My mom likes to give me a lot of unwarranted advice.  I might actually ask her for advice sometimes if she didn’t always throw it at me like an accusation of me being retarded and unable to think for myself.  I know her intentions are good, and she loves me, but I need space to be an adult and live my own life!  It seems that almost every time she opens her mouth about anything, I automatically throw up my wall and start getting offended.  I fight myself so hard to not feel it, show it, and not say a word.  I just sit there and take it and smile and nod.  On the rare occasion that I do say something I’m thinking, it turns into a huge fight and I end up being the crazy selfish person.  I even find myself wanting to do the exact opposite of everything she tells me to do just in spite of her.  I know that’s horrible, but that’s how sick I am of feeling like a child with no wisdom.  I don’t want her taking credit for my successes anymore and I’m not sure why.  Maybe I just want to feel some ownership over my life for once.  I want my mom to just trust in how she raised me and just f*cking let me go be an adult and learn from my own mistakes.  She does have a lot of wisdom, but she never allows me to ask her.  Instead, she shoves it down my throat.  She has backed off some since realizing I never listen to her anyway, but it still sounds like a broken record when she talks.  She says the same shit over and over again.

My therapist drew a conclusion that my mom has unintentionally put me in “her dark place” through her fear of me making her mistakes and destroying my life like she did.  The therapist asked me what would happen if my mom was ever made to realize that her actions were the cause of so much of my sadness/pain/suffering, and I became speechless and started to cry.  I said that it would destroy her if she ever could see that and own it, because she truly loves me and has been through so much anguish in her life already.  I don’t think she could handle that reality.  The therapist then pointed out that caretaker in me.  How ironic.  She said that I keep myself in this little box of trying to be perfect and please my mom and being afraid to confront her with my experience of her.

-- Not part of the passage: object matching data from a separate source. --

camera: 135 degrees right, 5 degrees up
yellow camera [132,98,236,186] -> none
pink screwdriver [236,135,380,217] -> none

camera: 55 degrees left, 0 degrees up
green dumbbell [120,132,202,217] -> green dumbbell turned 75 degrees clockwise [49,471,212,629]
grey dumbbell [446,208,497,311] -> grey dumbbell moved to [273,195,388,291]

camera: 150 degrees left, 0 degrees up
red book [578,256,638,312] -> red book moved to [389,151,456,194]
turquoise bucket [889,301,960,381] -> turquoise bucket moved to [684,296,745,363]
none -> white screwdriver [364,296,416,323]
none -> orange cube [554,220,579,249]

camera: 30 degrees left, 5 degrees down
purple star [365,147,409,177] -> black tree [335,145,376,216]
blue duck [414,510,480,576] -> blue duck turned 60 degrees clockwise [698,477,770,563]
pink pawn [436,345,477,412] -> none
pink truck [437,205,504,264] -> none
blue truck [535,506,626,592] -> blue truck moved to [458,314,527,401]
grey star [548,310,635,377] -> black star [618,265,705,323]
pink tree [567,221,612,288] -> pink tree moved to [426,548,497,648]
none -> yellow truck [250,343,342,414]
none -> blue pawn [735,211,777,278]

Any time I do try to talk to my mom about how I feel, it always turns into me being the selfish one that pushes everyone away.  It always turns into a heated argument.  Oh, and apparently I can’t see or understand the affect I have on people.  I’m a pretty self-aware person and pretty receptive to criticism, so that sends me on this thought process where I wonder if I really do have these major issues I can’t see, and if I can’t see them, I must really be batshit insane.  My therapist has made me feel very validated in how I feel about my mom, but then I hear my mom in the back of my head saying, “she doesn’t know you like I do.”  My mom thinks I manipulate everyone into seeing the world as I see it and making her look bad.  I’m really sick of feeling crazy.  I really don’t do that.  My mom is a wonderful mother.  We’ve just had some big issues that have snowballed in the past several years.  I’m more interested in moving out, career, and finding a husband than I am in being her daughter right now.  Once those things in my life settle down, I’ll gravitate back towards her a little…. maybe.

On a more positive note, I have a lunch date tomorrow, and I’m actually looking forward to it.